We might feel differently if we were choking on the air of Chinese cities on too many days, or living under the low hazy skies of Europe.
Or perhaps we are just more optimistic than most people. Climate change denial, as it is called, covers not only those who doubt the problem is serious but also those who do not doubt the science but remain confident that human ingenuity will adjust to higher mean temperatures without the drastic lifestyle changes environmentalists prescribe.
Probably we should treat the comparison of national scepticism with scepticism. It appears in a paper from the University of Tasmania and it is probably not by chance that Australia and New Zealand come out badly. Both countries are laggards in preparing for an international conference in Paris in December that needs new national commitments to reduce greenhouse emissions.
Hence the protesters on the parapet this week, hence the scepticism rankings. The study found higher rates of scepticism in countries with higher carbon dioxide emissions. The authors might not be aware that nearly half of New Zealand's emissions are methane from farm animals but point taken, if we were not so sceptical we would be demanding our Government do more about it.
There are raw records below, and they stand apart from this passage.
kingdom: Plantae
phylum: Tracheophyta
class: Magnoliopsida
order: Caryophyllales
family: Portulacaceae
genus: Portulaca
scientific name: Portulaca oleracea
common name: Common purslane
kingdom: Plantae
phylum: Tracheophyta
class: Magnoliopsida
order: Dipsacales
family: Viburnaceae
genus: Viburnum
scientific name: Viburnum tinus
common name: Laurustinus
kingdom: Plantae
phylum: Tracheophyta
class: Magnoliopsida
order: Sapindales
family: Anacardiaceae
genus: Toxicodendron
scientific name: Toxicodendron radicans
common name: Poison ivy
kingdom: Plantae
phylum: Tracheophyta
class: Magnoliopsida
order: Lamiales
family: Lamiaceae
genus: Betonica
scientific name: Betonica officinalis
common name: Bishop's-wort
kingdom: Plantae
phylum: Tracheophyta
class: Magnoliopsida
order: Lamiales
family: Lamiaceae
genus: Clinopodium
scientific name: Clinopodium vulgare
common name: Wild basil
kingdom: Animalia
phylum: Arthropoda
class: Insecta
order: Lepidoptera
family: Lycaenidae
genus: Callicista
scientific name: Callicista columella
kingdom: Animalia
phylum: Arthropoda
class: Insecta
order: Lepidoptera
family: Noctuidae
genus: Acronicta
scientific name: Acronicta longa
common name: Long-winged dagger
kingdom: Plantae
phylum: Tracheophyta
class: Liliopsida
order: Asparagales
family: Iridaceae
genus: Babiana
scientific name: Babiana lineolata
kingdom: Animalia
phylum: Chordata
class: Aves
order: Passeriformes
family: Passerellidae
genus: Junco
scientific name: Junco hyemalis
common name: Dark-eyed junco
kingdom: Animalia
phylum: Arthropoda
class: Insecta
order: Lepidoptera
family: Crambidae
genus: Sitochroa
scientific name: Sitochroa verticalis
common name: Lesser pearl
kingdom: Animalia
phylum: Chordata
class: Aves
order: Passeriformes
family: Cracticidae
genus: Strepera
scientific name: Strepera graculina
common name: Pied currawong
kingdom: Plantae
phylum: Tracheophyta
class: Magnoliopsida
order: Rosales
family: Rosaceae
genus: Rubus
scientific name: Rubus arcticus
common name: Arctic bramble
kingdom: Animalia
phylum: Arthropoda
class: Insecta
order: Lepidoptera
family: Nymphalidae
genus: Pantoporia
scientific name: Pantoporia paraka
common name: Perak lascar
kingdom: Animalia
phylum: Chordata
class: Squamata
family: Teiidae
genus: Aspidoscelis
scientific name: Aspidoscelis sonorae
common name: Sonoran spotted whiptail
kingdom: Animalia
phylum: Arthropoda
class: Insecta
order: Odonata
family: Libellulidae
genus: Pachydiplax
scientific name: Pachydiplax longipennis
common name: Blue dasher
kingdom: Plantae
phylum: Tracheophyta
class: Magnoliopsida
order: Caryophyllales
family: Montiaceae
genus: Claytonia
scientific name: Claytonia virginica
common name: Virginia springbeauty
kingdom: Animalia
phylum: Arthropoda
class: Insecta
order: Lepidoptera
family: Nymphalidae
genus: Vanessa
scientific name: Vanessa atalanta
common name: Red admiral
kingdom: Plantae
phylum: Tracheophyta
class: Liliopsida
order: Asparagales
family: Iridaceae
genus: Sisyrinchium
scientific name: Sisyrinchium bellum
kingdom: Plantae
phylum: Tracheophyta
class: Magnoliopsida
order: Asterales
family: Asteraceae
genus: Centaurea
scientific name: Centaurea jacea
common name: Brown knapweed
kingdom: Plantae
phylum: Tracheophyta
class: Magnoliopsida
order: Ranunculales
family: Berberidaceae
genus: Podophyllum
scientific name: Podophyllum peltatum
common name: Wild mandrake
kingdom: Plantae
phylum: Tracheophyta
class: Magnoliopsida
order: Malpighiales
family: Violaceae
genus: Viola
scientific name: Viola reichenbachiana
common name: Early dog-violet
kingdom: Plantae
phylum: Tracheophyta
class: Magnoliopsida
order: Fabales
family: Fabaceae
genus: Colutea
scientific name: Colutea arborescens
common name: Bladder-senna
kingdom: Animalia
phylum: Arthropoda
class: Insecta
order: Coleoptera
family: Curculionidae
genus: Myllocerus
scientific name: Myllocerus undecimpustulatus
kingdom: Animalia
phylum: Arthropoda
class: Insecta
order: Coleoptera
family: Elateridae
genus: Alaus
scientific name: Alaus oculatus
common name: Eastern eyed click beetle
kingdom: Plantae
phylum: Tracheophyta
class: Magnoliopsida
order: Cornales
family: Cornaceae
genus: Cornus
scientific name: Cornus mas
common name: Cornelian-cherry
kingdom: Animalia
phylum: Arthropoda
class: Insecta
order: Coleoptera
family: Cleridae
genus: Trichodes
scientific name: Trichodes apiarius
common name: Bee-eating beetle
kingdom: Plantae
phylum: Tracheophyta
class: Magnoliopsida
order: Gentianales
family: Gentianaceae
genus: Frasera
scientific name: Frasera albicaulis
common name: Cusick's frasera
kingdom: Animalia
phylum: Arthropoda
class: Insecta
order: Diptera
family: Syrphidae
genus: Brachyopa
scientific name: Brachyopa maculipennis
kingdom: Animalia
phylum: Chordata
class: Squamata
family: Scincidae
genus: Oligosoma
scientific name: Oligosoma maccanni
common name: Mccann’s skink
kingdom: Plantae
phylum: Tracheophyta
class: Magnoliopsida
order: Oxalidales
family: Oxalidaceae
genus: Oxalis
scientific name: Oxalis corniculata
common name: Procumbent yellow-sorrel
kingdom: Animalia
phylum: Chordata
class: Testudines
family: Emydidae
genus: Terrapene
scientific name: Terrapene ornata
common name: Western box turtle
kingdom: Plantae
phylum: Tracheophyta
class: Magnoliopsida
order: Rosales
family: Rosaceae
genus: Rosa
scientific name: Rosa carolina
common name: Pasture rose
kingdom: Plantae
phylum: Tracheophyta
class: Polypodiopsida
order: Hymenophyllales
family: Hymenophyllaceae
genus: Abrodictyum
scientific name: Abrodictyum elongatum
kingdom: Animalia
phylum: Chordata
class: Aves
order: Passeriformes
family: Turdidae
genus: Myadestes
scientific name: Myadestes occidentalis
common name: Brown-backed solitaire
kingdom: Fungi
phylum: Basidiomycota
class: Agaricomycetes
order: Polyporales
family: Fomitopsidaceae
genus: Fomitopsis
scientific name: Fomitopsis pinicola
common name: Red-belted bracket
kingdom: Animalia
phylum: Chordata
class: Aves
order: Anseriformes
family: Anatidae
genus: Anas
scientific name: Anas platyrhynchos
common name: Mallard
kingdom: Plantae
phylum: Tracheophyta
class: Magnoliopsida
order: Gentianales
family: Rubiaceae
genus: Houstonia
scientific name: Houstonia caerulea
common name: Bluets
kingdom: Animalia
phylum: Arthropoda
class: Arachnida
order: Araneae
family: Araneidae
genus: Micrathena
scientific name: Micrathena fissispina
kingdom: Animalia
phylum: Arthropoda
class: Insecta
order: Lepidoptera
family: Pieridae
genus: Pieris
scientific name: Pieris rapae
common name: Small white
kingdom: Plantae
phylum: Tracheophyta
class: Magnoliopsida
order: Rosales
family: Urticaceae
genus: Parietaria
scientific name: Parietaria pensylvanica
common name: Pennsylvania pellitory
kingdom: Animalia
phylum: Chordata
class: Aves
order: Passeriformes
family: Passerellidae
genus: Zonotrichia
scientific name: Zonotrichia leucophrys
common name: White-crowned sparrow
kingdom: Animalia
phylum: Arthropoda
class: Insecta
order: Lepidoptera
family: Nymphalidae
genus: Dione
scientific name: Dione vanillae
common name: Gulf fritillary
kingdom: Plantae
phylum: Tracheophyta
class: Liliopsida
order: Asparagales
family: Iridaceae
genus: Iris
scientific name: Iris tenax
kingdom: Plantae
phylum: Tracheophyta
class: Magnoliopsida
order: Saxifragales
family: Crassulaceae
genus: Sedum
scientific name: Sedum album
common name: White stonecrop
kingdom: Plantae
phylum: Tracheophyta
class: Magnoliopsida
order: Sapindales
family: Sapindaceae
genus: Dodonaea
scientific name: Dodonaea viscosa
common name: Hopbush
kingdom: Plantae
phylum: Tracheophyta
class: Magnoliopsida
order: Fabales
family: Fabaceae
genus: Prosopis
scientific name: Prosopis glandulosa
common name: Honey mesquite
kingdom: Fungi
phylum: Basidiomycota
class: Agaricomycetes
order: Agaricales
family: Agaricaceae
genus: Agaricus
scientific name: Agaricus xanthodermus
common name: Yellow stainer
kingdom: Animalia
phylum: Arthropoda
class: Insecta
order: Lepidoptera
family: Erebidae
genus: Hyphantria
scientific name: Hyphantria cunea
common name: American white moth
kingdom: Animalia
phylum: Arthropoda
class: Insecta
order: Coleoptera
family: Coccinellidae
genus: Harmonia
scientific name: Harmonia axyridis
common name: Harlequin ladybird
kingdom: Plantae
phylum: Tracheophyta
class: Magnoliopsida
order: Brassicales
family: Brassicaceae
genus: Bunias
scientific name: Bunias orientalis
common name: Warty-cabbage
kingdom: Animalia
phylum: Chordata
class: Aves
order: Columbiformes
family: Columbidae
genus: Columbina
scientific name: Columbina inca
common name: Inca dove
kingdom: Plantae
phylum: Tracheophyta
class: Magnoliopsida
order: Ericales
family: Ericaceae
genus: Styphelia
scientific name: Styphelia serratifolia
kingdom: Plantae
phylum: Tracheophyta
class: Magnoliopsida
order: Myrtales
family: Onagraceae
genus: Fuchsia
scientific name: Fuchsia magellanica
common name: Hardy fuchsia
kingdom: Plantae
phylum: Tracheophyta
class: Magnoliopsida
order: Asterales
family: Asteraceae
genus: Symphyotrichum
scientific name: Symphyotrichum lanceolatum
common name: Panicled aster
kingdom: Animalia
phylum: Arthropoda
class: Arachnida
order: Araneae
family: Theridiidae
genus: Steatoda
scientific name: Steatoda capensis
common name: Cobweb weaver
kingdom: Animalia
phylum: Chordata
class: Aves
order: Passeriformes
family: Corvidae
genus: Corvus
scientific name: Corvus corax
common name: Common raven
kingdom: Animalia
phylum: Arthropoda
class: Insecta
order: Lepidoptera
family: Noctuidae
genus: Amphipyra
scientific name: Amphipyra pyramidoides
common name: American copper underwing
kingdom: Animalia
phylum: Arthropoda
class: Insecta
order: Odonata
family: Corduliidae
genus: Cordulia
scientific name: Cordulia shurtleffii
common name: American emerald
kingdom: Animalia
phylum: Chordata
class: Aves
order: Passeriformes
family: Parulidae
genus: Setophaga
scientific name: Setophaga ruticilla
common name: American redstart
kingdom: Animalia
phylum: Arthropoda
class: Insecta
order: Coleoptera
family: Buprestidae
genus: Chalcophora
So far the Government has offered no new emission reduction target to follow the 2020 expiry of the current modest target, which the country will miss. It is prone to exaggerate the economic costs of putting a realistic price on greenhouse emissions.
If it were to adopt a target of 10 per cent below 1990 levels by 2030, projected GDP growth could average 2.3 per cent rather than 2.4 per cent a year. Scepticism does not preclude sensible precautions. New Zealand should be doing more.